Electromagnetic leakage¶
EM analysis collects electromagnetic emissions from a device. The attack is similar to power analysis but does not require electrical contact: a near-field probe positioned near the chip is sufficient.
EM attacks are practical against devices that are physically accessible but where attaching to the power line is difficult. IoT sensors, payment terminals, and HSMs inside enclosures are all candidates.
Spectre and Meltdown class attacks¶
Spectre (Kocher et al., 2018) exploits speculative execution in modern CPUs. The CPU speculatively executes instructions across privilege boundaries, leaves a cache footprint, and the footprint is measurable even after the speculation is rolled back.
Practical implications for cryptanalysis:
A process running in a shared cloud environment can potentially read memory belonging to another process or to the hypervisor
JavaScript running in a browser tab can potentially read memory from other tabs or the browser process
Cross-VM attacks in cloud environments are documented and have been demonstrated in research environments
The relevance for red team work is in cloud environments where a compromised workload shares a physical host with a target workload. Spectre variants remain partially unmitigated; full mitigation requires disabling optimisations that carry significant performance cost.
AI-assisted signal extraction¶
The noise in power and EM traces is the main obstacle to practical attacks. Machine learning, particularly convolutional neural networks trained on labelled traces, improves signal extraction significantly on noisy hardware without the statistical volume required by classical DPA.
Deep learning side-channel analysis (Maghrebi et al., 2016, and subsequent work) trains a CNN to classify traces directly into key hypotheses. Against targets without hardware countermeasures, CNN-based attacks require fewer traces than classical DPA and generalise better across different measurement conditions.
This matters operationally for targets where collecting a large trace set is impractical due to time constraints or access limitations.
Remote timing attacks¶
Timing attacks that work over a network are practical against protocols that leak timing information in their responses. The classic examples:
Lucky13 (Al Fardan and Paterson, 2013): a timing side-channel in CBC-mode HMAC verification in TLS allowed remote key recovery with enough queries. Patched in TLS implementations but illustrates the category.

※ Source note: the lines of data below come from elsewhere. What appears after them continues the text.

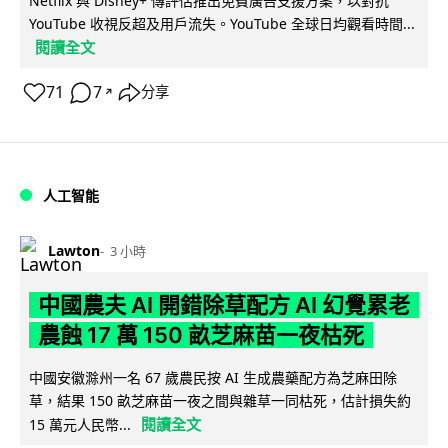
Netflix 與 Disney+ 傳評估推出免費廣告支援方案，以對抗
YouTube 收視反超及用戶流失。YouTube 全球日均觀看時間...
閱讀全文
71
7
分享
↗
人工智能
Lawton
3 小時
中國農夫 AI 開錯除草配方 AI 幻覺累老
農蝕 17 萬 150 畝芝麻苗一夜枯死
中國安徽滁州一名 67 歲農民按 AI 生成農藥配方為芝麻田除
草，結果 150 畝芝麻苗一夜之間與雜草一同枯死，估計損失約
閱讀全文
15 萬元人民幣...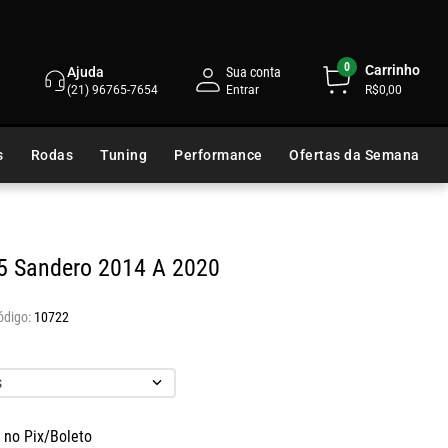
0
Carrinho
Ajuda
Sua conta
(21) 96765-7654
R$0,00
s
Rodas
Tuning
Performance
Ofertas da Semana
15 Sandero 2014 A 2020
10722
s
 no Pix/Boleto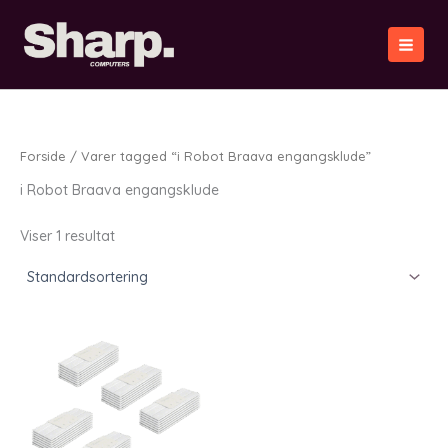
Gå
til
indholdet
Forside
/ Varer tagged “i Robot Braava engangsklude”
i Robot Braava engangsklude
Viser 1 resultat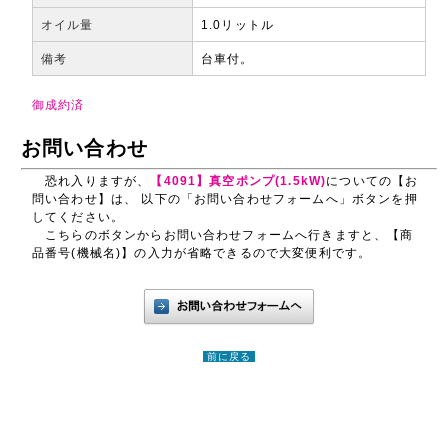
オイル量
1.0リットル
備考
台車付。
御成約済
お問い合わせ
恐れ入りますが、
【4091】真空ポンプ(1.5kW)
についての【お
問い合わせ】は、 以下の「お問い合わせフォームへ」ボタンを押
してください。
こちらのボタンからお問い合わせフォームへ行きますと、【商
品番号(機械名)】の入力が省略できるので大変便利です。
前に戻る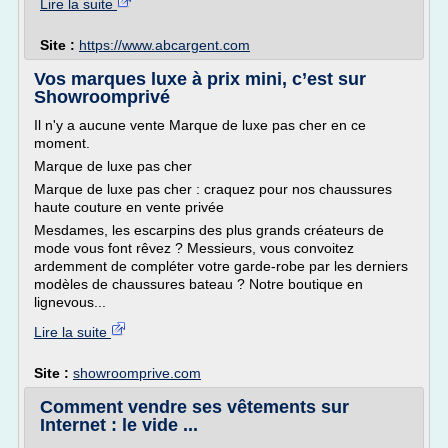
Lire la suite
Site :
https://www.abcargent.com
Vos marques luxe à prix mini, c’est sur
Showroomprivé
Il n'y a aucune vente Marque de luxe pas cher en ce
moment.
Marque de luxe pas cher
Marque de luxe pas cher : craquez pour nos chaussures
haute couture en vente privée
Mesdames, les escarpins des plus grands créateurs de
mode vous font rêvez ? Messieurs, vous convoitez
ardemment de compléter votre garde-robe par les derniers
modèles de chaussures bateau ? Notre boutique en
lignevous...
Lire la suite
Site :
showroomprive.com
Comment vendre ses vêtements sur
Internet : le vide ...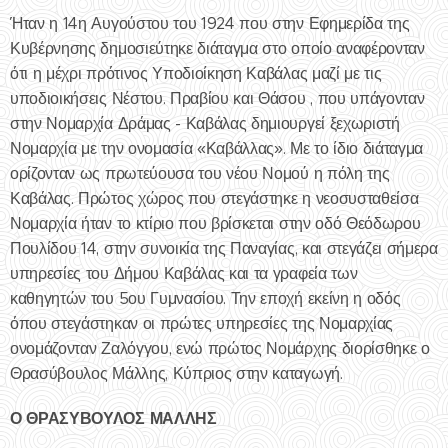
Ήταν η 14η Αυγούστου του 1924 που στην Εφημερίδα της
Κυβέρνησης δημοσιεύτηκε διάταγμα στο οποίο αναφέρονταν
ότι η μέχρι πρότινος Υποδιοίκηση Καβάλας μαζί με τις
υποδιοικήσεις Νέστου. Πραβίου και Θάσου , που υπάγονταν
στην Νομαρχία Δράμας - Καβάλας δημιουργεί ξεχωριστή
Νομαρχία με την ονομασία «Καβάλλας». Με το ίδιο διάταγμα
ορίζονταν ως πρωτεύουσα του νέου Νομού η πόλη της
Καβάλας. Πρώτος χώρος που στεγάστηκε η νεοσυσταθείσα
Νομαρχία ήταν το κτίριο που βρίσκεται στην οδό Θεόδωρου
Πουλίδου 14, στην συνοικία της Παναγίας, και στεγάζει σήμερα
υπηρεσίες του Δήμου Καβάλας και τα γραφεία των
καθηγητών του 5ου Γυμνασίου. Την εποχή εκείνη η οδός
όπου στεγάστηκαν οι πρώτες υπηρεσίες της Νομαρχίας
ονομάζονταν Ζαλόγγου, ενώ πρώτος Νομάρχης διορίσθηκε ο
Θρασύβουλος Μάλλης, Κύπριος στην καταγωγή.
Ο ΘΡΑΣΥΒΟΥΛΟΣ ΜΑΛΛΗΣ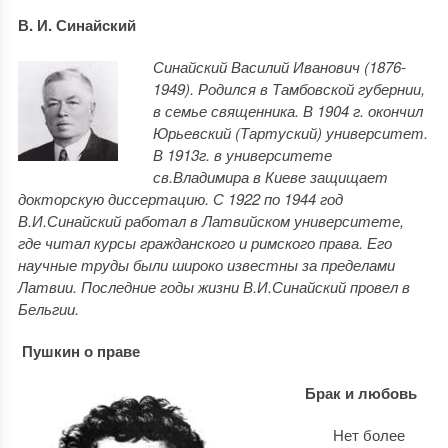
В. И. Синайский
Синайский Василий Иванович (1876-
1949). Родился в Тамбовской губернии,
в семье священника. В 1904 г. окончил
Юрьевский (Тартуский) университет.
В 1913г. в университете
св.Владимира в Киеве защищает
докторскую диссертацию. С 1922 по 1944 год
В.И.Синайский работал в Латвийском университете,
где читал курсы гражданского и римского права. Его
научные труды были широко известны за пределами
Латвии. Последние годы жизни В.И.Синайский провел в
Бельгии.
Пушкин о праве
Брак и любовь
Нет более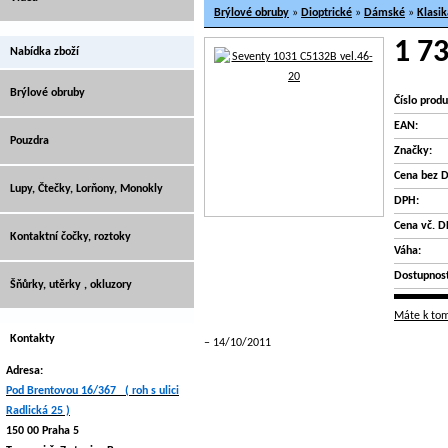
Brýlové obruby
»
Dioptrické
»
Dámské
»
Klasik
1 73
Nabídka zboží
Brýlové obruby
Číslo produ
EAN:
Pouzdra
Značky:
Cena bez 
Lupy, Čtečky, Lorňony, Monokly
DPH:
Cena vč. D
Kontaktní čočky, roztoky
Váha:
Dostupnost
Šňůrky, utěrky , okluzory
Máte k tom
Kontakty
14/10/2011
Adresa:
Pod Brentovou 16/367 ( roh s ulici
Radlická 25 )
150 00 Praha 5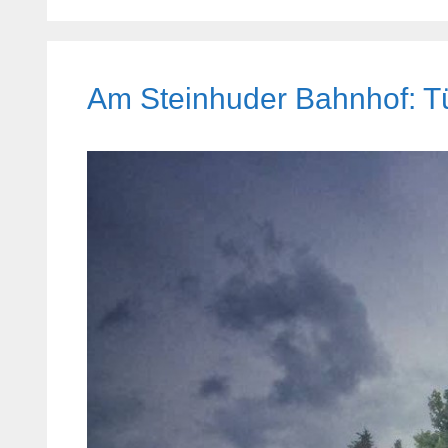
Am Steinhuder Bahnhof: T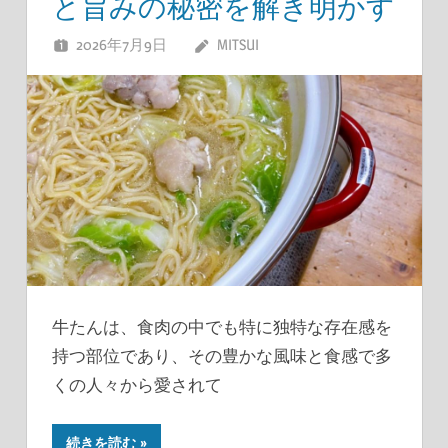
と旨みの秘密を解き明かす
2026年7月9日
MITSUI
牛たんは、食肉の中でも特に独特な存在感を
持つ部位であり、その豊かな風味と食感で多
くの人々から愛されて
続きを読む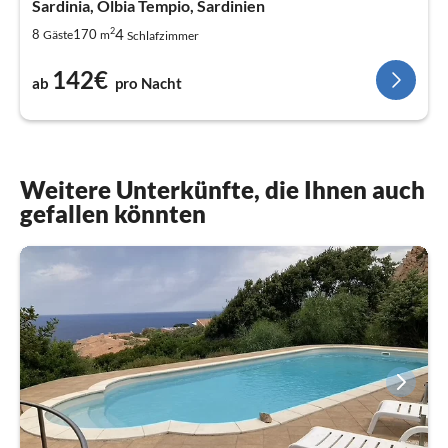
Sardinia, Olbia Tempio, Sardinien
2
4
8
170
Gäste
m
Schlafzimmer
142€
ab
pro Nacht
Weitere Unterkünfte, die Ihnen auch
gefallen könnten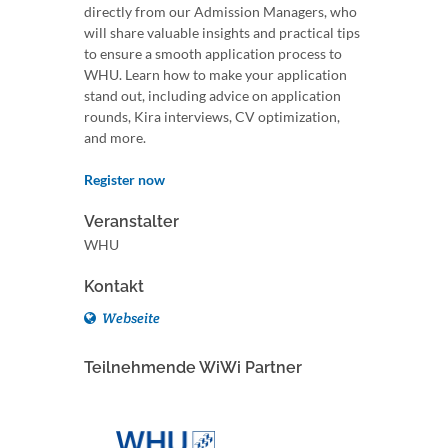
directly from our Admission Managers, who
will share valuable insights and practical tips
to ensure a smooth application process to
WHU. Learn how to make your application
stand out, including advice on application
rounds, Kira interviews, CV optimization,
and more.
Register now
Veranstalter
WHU
Kontakt
Webseite
Teilnehmende WiWi Partner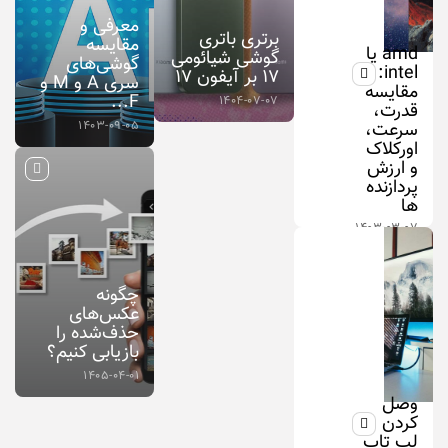
معرفی و
برتری باتری
مقایسه
amd یا
گوشی شیائومی
گوشی‌های
intel:
۱۷ بر آیفون ۱۷
سری A و M و
مقایسه
F...
۱۴۰۴-۰۷-۰۷
قدرت،
سرعت،
۱۴۰۳-۰۹-۰۵
اورکلاک
و ارزش
پردازنده‌
ها
۱۴۰۳-۰۳-۰۷
چگونه
عکس‌های
حذف‌شده را
بازیابی کنیم؟
۱۴۰۵-۰۴-۰۱
وصل
كردن
لپ تاپ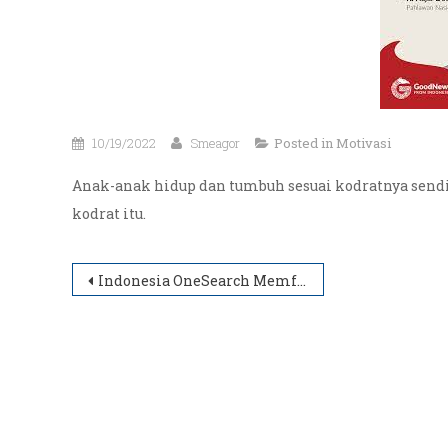
10/19/2022
Smeagor
Posted in
Motivasi
Anak-anak hidup dan tumbuh sesuai kodratnya sen
kodrat itu.
Navigasi
Indonesia OneSearch Memfasilitasi Masyarakat Indonesia dalam Sharing Knowledge
pos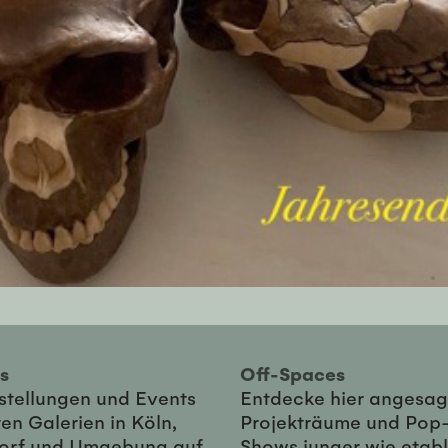
ies
Off-Spaces
sstellungen und Events
Entdecke hier angesag
en Galerien in Köln,
Projekträume und Pop
orf und Umgebung auf
Shows junger wie etabl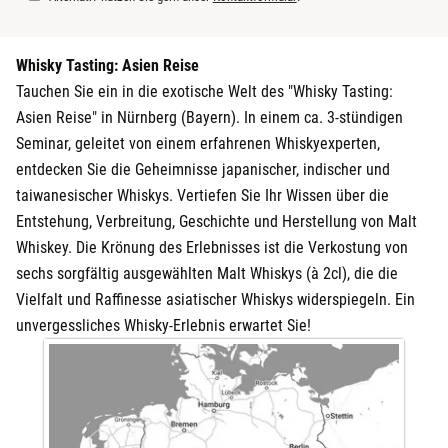
Whisky Tasting: Asien Reise
Tauchen Sie ein in die exotische Welt des "Whisky Tasting:
Asien Reise" in Nürnberg (Bayern). In einem ca. 3-stündigen
Seminar, geleitet von einem erfahrenen Whiskyexperten,
entdecken Sie die Geheimnisse japanischer, indischer und
taiwanesischer Whiskys. Vertiefen Sie Ihr Wissen über die
Entstehung, Verbreitung, Geschichte und Herstellung von Malt
Whiskey. Die Krönung des Erlebnisses ist die Verkostung von
sechs sorgfältig ausgewählten Malt Whiskys (à 2cl), die die
Vielfalt und Raffinesse asiatischer Whiskys widerspiegeln. Ein
unvergessliches Whisky-Erlebnis erwartet Sie!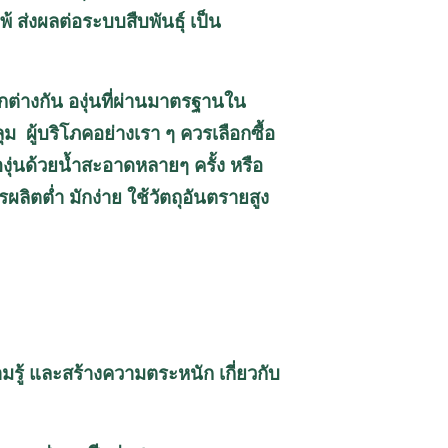
 ส่งผลต่อระบบสืบพันธุ์ เป็น
่างกัน องุ่นที่ผ่านมาตรฐานใน
ู้บริโภคอย่างเรา ๆ ควรเลือกซื้อ
องุ่นด้วยน้ำสะอาดหลายๆ ครั้ง หรือ
ลิตต่ำ มักง่าย ใช้วัตถุอันตรายสูง
รู้ และสร้างความตระหนัก เกี่ยวกับ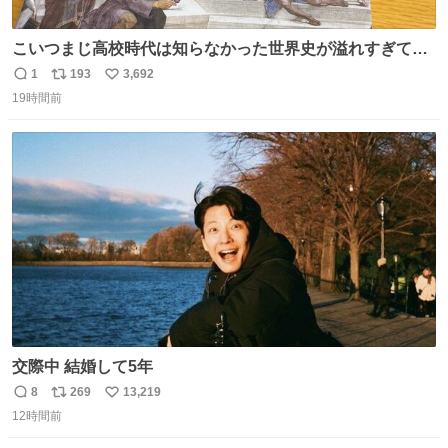
こいつまじ高校時代は知らなかった世界史が溢れすぎてて
𝑩𝑰𝑮 𝑳𝑶𝑽𝑬＿＿
1
193
3,692
返
リ
い
19時間前
信
ポ
い
数
ス
ね
ト
数
数
交際中 結婚して5年
8
269
13,219
返
リ
い
12時間前
信
ポ
い
数
ス
ね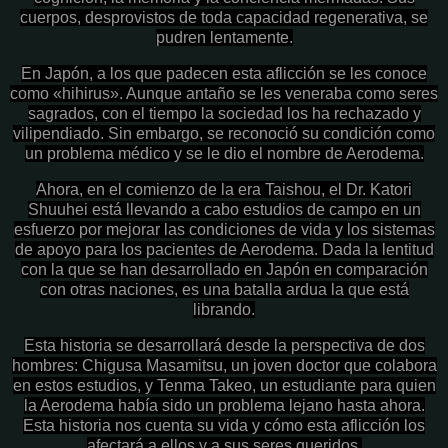
cuerpos, desprovistos de toda capacidad regenerativa, se
pudren lentamente.
En Japón, a los que padecen esta aflicción se les conoce
como «hihirus». Aunque antaño se les veneraba como seres
sagrados, con el tiempo la sociedad los ha rechazado y
vilipendiado. Sin embargo, se reconoció su condición como
un problema médico y se le dio el nombre de Aerodema.
Ahora, en el comienzo de la era Taishou, el Dr. Katori
Shuuhei está llevando a cabo estudios de campo en un
esfuerzo por mejorar las condiciones de vida y los sistemas
de apoyo para los pacientes de Aerodema. Dada la lentitud
con la que se han desarrollado en Japón en comparación
con otras naciones, es una batalla ardua la que está
librando.
Esta historia se desarrollará desde la perspectiva de dos
hombres: Chigusa Masamitsu, un joven doctor que colabora
en estos estudios, y Tenma Takeo, un estudiante para quien
la Aerodema había sido un problema lejano hasta ahora.
Esta historia nos cuenta su vida y cómo esta aflicción los
afectará a ellos y a sus seres queridos.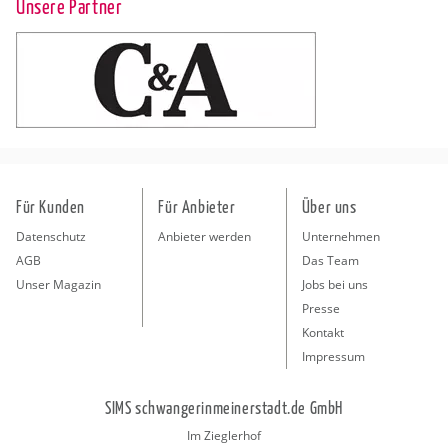
Unsere Partner
Für Kunden
Für Anbieter
Über uns
Datenschutz
Anbieter werden
Unternehmen
AGB
Das Team
Unser Magazin
Jobs bei uns
Presse
Kontakt
Impressum
SIMS schwangerinmeinerstadt.de GmbH
Im Zieglerhof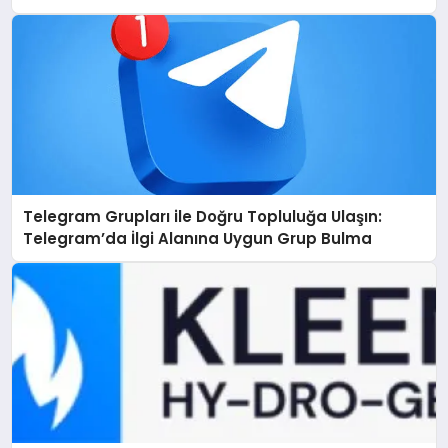
Telegram Grupları ile Doğru Topluluğa Ulaşın:
Telegram’da İlgi Alanına Uygun Grup Bulma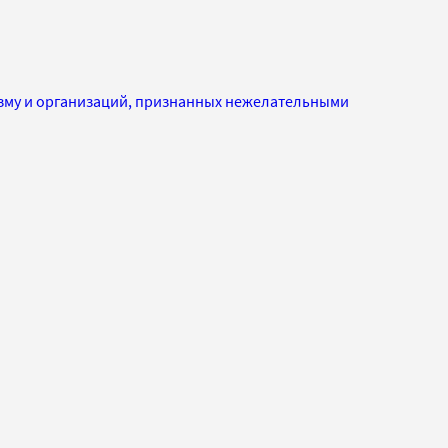
изму и организаций, признанных нежелательными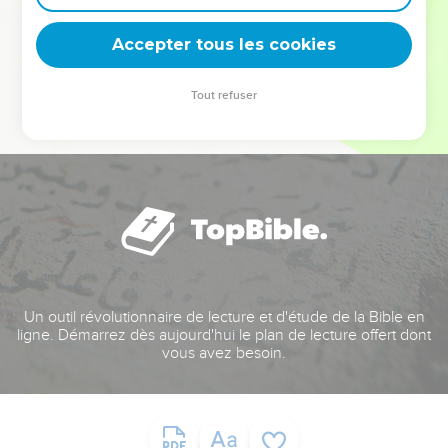
deviennent vos tremplins. Que vous guidiez un ministère, une
équipe, un groupe ou une famille, leur expérience est faite
Accepter tous les cookies
pour vous.
Tout refuser
Je découvre l’événement
Un outil révolutionnaire de lecture et d'étude de la Bible en
ligne. Démarrez dès aujourd'hui le plan de lecture offert dont
vous avez besoin.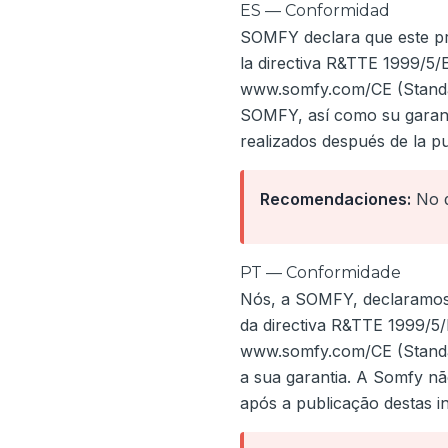
ES — Conformidad
SOMFY declara que este pro
la directiva R&TTE 1999/5/
www.somfy.com/CE (Standard
SOMFY, así como su garant
realizados después de la p
Recomendaciones:
No d
PT — Conformidade
Nós, a SOMFY, declaramos 
da directiva R&TTE 1999/5
www.somfy.com/CE (Standar
a sua garantia. A Somfy nã
após a publicação destas i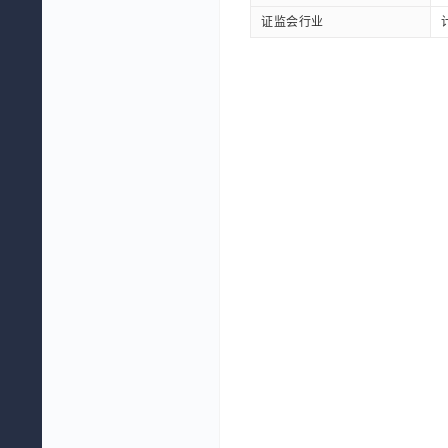
证监会行业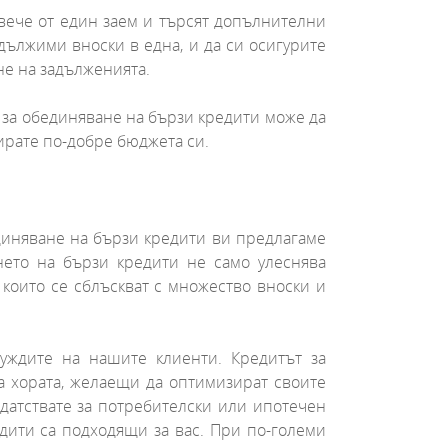
овече от един заем и търсят допълнителни
дължими вноски в една, и да си осигурите
не на задълженията.
т за обединяване на бързи кредити може да
лирате по-добре бюджета си.
диняване на бързи кредити ви предлагаме
нето на бързи кредити не само улеснява
които се сблъскват с множество вноски и
уждите на нашите клиенти. Кредитът за
а хората, желаещи да оптимизират своите
датствате за потребителски или ипотечен
едити са подходящи за вас. При по-големи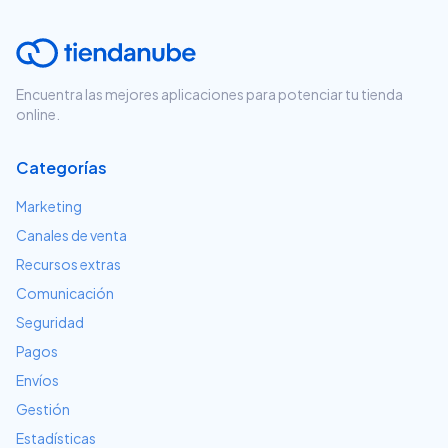
Encuentra las mejores aplicaciones para potenciar tu tienda
online.
Categorías
Marketing
Canales de venta
Recursos extras
Comunicación
Seguridad
Pagos
Envíos
Gestión
Estadísticas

RSA decryption timing (Brumley and Boneh, 2003): timing differences in modular exponentiation in OpenSSL allowed RSA private key recovery over a local network. Fixed with constant-time Montgomery multiplication, but variants appear in new implementations.
Bleichenbacher oracle attacks on RSA PKCS#1 v1.5: a 1998 attack that remained exploitable in practice through 2018 via ROBOT and related findings because many TLS implementations still supported the padding scheme. The attack requires many oracle queries but is fully remote.
For red team engagements, testing for timing oracle vulnerabilities in TLS and custom
crypto implementations is a standard step. Tools: tlsfuzzer, timing-attack Python
library, manual measurement with openssl s_time.